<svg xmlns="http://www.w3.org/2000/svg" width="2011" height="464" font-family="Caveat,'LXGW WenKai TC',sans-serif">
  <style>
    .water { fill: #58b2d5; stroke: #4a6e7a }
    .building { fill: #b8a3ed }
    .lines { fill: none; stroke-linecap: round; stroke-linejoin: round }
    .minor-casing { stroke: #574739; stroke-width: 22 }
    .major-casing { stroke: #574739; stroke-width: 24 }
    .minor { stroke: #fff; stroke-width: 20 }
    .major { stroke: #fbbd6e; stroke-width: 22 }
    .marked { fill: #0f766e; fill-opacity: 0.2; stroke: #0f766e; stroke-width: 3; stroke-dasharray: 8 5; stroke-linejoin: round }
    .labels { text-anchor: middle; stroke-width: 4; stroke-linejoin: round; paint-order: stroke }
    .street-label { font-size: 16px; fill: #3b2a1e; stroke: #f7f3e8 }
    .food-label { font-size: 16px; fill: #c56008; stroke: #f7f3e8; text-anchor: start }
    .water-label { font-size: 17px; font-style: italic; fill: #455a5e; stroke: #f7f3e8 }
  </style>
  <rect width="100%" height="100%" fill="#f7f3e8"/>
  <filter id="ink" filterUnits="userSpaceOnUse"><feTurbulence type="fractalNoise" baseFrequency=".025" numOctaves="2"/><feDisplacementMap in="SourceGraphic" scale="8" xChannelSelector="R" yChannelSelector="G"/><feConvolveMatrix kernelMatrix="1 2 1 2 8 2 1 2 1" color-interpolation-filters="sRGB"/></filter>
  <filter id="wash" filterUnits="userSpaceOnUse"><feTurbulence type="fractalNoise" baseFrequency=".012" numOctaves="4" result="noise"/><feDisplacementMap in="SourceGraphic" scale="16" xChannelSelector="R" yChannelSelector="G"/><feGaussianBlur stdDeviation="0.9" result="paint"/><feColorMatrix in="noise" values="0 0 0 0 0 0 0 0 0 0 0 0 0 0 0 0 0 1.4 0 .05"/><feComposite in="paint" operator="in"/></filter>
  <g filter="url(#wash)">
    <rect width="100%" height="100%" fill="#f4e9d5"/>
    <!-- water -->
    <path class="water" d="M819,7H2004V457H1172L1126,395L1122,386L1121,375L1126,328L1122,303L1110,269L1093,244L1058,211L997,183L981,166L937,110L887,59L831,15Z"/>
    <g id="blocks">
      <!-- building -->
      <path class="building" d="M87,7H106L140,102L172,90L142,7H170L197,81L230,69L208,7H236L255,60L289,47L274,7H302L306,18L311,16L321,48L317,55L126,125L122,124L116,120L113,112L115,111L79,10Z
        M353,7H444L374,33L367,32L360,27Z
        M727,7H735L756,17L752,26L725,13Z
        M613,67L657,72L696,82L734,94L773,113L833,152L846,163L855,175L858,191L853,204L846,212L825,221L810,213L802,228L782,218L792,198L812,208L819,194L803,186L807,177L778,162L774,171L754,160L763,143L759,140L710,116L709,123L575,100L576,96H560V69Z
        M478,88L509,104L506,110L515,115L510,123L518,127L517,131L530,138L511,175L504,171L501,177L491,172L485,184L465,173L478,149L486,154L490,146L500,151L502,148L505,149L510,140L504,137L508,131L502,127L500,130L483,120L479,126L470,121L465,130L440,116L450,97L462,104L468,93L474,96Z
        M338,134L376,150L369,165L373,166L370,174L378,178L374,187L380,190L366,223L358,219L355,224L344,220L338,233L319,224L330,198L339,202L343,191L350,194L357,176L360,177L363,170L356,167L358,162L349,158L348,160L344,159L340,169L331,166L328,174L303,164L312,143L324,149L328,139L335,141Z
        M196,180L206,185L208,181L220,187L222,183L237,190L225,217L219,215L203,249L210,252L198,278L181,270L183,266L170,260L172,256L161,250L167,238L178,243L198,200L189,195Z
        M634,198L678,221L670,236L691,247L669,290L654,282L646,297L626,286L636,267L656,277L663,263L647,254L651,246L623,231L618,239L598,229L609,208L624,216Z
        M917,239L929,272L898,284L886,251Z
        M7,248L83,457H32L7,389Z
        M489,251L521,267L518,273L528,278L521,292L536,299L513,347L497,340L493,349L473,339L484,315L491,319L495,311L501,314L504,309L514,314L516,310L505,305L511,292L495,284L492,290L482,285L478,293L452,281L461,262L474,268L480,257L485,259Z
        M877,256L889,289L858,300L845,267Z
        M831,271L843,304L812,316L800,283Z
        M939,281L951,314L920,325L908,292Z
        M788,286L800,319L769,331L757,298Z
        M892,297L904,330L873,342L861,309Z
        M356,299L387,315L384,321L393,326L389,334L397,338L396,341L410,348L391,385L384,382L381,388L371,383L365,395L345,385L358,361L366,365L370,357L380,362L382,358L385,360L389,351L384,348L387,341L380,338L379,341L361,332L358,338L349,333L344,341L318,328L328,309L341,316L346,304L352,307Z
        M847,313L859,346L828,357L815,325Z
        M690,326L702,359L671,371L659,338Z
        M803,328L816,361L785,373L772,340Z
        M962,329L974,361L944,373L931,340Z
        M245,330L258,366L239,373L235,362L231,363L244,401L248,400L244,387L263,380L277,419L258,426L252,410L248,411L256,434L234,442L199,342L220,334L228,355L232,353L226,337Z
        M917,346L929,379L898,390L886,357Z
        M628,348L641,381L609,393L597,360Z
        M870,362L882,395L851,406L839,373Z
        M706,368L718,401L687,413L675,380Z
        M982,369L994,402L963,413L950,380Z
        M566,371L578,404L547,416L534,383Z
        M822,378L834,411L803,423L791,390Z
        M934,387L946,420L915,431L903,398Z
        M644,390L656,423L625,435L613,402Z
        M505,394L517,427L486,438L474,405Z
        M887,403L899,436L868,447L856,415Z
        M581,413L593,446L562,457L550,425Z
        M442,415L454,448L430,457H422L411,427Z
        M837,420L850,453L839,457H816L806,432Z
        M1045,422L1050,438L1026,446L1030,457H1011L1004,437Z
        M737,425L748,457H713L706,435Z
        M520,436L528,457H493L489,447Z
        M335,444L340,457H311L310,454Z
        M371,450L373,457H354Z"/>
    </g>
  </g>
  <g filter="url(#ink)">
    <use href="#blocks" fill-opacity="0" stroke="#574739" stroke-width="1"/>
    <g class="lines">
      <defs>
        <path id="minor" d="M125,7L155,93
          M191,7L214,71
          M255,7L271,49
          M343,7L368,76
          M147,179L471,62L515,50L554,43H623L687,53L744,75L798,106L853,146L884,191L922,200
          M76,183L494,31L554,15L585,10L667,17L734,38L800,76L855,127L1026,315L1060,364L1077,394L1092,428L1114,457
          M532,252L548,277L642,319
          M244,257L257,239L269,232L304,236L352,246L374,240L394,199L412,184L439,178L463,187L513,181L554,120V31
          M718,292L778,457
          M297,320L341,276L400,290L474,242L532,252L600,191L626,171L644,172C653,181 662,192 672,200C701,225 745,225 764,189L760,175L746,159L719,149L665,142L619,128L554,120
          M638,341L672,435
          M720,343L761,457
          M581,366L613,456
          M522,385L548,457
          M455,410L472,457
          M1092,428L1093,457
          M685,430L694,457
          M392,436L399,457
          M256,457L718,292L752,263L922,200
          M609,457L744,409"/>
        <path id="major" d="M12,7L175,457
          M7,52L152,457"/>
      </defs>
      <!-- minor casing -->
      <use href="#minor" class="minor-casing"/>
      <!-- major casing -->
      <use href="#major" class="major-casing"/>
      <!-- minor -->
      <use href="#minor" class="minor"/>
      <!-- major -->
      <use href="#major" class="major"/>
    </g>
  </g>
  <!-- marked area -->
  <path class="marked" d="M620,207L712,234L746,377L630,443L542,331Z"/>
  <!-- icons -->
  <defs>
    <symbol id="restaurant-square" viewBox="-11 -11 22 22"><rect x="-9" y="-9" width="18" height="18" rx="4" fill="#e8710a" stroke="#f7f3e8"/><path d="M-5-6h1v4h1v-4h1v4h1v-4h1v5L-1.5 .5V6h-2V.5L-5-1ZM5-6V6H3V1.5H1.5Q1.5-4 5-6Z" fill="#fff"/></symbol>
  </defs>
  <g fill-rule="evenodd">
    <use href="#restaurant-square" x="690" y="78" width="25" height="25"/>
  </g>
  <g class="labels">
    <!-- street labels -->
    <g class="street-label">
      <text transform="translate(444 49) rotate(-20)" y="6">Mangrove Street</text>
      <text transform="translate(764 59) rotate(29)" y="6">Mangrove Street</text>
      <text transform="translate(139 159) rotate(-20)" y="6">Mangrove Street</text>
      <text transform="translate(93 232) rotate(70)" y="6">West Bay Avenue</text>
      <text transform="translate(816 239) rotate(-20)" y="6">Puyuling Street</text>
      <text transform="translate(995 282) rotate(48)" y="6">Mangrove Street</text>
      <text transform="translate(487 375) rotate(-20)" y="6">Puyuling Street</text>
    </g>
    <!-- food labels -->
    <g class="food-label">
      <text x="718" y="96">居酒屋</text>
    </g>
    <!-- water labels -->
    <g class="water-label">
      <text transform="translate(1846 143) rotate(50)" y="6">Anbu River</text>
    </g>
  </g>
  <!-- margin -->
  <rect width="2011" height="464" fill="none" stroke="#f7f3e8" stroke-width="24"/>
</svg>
○ ○ ○
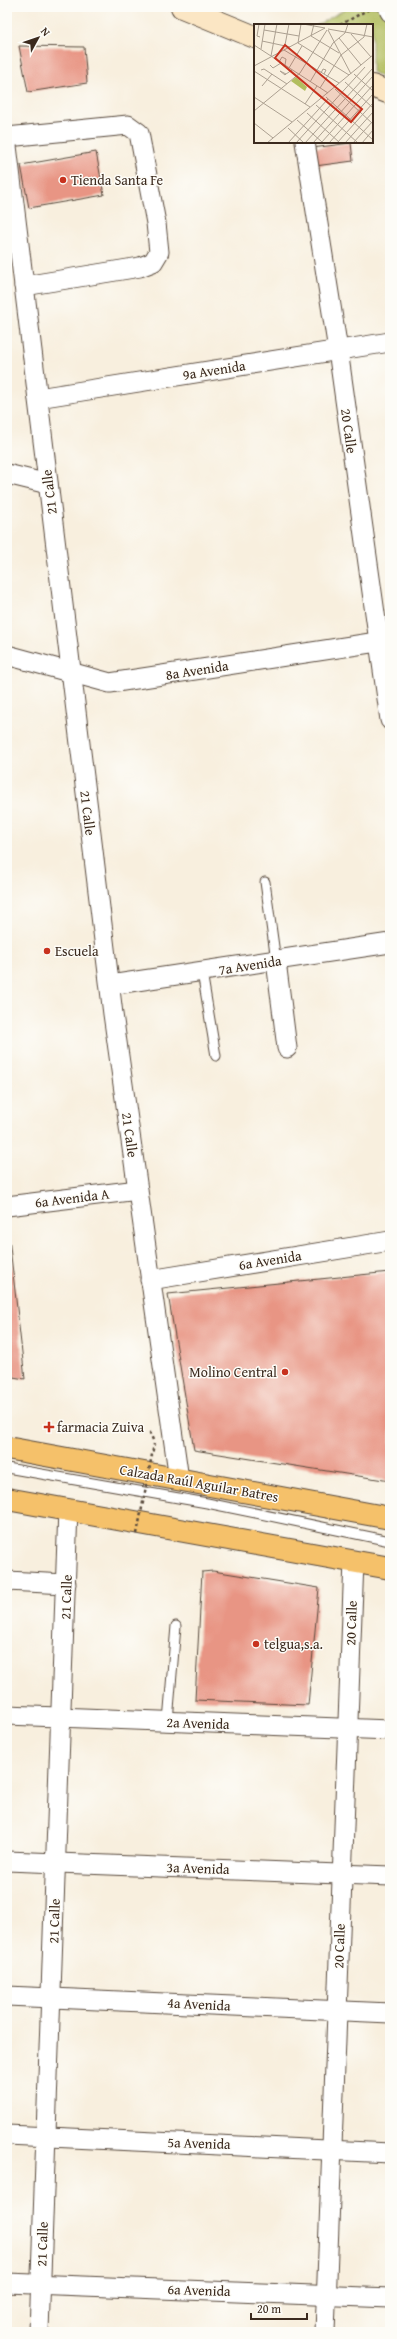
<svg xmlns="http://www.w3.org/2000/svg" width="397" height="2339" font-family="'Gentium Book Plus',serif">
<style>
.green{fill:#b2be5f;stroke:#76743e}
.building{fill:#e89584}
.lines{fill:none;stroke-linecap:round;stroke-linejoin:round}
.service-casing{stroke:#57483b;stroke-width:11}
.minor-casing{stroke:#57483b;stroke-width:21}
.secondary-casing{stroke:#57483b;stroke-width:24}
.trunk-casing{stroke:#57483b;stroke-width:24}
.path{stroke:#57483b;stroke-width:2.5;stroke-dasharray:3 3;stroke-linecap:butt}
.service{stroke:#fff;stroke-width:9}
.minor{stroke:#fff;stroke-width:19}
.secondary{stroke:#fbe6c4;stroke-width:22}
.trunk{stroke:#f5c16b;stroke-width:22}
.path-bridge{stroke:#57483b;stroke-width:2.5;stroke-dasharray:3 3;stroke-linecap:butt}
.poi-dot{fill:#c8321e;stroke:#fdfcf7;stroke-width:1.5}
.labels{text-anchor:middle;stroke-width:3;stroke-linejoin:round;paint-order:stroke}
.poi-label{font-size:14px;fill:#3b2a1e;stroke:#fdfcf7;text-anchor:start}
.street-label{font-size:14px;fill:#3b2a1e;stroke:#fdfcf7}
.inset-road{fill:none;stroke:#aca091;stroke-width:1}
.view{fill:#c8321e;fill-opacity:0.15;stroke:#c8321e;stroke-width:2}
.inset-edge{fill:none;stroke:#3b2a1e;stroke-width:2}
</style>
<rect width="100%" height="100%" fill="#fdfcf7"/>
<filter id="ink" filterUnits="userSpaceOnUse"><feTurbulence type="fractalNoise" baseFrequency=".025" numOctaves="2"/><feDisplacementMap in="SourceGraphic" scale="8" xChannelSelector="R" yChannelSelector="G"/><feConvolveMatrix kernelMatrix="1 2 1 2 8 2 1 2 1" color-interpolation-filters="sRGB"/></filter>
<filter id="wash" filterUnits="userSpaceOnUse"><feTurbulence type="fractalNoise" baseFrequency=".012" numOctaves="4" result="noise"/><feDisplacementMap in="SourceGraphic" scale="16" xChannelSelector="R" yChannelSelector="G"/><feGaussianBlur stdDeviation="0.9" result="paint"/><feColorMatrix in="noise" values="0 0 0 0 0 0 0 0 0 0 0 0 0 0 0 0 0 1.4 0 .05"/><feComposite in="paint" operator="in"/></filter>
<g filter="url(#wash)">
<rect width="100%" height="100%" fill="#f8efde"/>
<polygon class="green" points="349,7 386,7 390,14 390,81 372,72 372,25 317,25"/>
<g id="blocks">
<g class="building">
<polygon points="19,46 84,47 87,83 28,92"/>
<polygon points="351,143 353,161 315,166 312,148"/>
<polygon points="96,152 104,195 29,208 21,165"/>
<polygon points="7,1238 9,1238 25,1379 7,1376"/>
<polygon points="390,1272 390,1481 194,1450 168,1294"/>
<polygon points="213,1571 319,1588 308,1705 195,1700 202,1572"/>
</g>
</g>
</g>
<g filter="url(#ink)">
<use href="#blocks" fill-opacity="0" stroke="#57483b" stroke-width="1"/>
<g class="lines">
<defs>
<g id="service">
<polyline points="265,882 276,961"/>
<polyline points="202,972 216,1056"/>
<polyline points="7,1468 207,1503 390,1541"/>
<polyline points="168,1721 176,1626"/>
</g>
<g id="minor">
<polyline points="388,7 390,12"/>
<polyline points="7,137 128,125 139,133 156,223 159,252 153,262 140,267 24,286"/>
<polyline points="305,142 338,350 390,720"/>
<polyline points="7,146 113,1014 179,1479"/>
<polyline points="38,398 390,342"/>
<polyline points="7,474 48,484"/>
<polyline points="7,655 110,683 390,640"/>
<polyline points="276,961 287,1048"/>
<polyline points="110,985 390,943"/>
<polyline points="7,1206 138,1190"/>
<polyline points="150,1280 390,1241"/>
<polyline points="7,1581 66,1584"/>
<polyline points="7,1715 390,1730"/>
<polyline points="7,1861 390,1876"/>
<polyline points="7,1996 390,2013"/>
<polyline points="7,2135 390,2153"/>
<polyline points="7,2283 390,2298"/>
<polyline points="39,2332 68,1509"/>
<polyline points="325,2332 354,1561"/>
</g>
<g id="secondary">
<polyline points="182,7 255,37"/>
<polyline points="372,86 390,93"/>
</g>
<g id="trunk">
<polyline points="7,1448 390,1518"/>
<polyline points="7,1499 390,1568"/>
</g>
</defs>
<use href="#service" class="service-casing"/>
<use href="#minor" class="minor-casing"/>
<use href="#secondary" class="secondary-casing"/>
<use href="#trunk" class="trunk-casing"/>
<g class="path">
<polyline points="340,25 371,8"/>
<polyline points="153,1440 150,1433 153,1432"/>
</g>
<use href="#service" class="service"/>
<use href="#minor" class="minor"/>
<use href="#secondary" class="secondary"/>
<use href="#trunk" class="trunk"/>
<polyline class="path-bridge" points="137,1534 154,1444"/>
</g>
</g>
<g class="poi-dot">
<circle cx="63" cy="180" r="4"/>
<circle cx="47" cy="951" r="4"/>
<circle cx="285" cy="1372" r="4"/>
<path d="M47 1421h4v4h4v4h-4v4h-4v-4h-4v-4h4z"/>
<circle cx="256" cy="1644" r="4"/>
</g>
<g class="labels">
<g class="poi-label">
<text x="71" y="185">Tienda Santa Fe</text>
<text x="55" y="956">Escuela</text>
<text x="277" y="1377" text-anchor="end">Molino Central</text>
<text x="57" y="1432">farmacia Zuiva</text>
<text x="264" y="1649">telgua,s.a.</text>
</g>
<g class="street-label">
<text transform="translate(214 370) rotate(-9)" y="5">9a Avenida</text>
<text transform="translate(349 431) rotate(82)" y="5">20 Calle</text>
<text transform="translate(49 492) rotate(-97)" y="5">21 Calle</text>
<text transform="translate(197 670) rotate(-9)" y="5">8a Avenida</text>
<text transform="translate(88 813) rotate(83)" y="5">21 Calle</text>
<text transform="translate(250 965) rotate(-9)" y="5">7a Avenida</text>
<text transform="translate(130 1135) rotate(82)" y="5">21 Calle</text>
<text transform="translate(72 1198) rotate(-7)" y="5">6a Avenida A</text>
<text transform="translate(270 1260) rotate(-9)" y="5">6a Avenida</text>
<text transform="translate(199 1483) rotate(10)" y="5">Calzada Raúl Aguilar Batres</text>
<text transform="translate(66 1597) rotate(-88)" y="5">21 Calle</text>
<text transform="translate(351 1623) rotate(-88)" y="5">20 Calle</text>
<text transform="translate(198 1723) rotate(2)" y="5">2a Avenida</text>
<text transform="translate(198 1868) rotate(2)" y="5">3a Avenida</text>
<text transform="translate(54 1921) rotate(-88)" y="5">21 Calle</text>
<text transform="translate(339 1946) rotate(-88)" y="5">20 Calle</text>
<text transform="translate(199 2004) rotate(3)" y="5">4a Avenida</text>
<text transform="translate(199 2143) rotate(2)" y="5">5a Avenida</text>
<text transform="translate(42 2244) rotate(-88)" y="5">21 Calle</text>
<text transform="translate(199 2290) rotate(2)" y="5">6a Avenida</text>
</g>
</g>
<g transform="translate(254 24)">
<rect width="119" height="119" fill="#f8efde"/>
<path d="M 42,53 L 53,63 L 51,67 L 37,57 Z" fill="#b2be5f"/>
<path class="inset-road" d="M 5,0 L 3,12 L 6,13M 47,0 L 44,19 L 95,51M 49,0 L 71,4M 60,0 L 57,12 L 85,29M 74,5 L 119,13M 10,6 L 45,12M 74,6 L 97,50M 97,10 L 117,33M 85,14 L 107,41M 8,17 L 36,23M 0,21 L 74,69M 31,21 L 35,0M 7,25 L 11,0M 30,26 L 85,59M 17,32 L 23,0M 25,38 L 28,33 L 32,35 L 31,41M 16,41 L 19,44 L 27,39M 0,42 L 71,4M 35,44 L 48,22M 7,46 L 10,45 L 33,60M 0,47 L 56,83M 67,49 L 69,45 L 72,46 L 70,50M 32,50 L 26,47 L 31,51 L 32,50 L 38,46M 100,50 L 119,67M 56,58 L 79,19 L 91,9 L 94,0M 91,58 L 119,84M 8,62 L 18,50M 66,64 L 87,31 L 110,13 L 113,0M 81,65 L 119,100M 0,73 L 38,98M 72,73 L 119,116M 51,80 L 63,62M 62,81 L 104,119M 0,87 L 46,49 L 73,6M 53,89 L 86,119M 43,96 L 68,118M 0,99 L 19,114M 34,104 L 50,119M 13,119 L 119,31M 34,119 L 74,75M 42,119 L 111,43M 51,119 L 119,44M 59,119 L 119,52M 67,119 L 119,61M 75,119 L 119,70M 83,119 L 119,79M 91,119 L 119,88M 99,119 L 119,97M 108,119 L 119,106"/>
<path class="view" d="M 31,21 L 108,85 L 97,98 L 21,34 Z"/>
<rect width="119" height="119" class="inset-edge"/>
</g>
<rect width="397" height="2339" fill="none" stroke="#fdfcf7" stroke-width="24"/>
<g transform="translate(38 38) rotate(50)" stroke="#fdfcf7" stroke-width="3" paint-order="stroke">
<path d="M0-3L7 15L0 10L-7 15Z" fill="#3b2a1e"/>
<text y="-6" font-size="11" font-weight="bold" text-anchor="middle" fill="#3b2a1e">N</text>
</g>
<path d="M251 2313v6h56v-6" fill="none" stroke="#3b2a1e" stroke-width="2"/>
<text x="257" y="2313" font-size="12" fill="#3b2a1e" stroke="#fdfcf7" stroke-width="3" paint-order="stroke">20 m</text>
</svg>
○ ○ ○
Exercise details. What is the number of lines in the entries above that contain the string "http"? Reply with the number and nothing more.

Output for this task. 2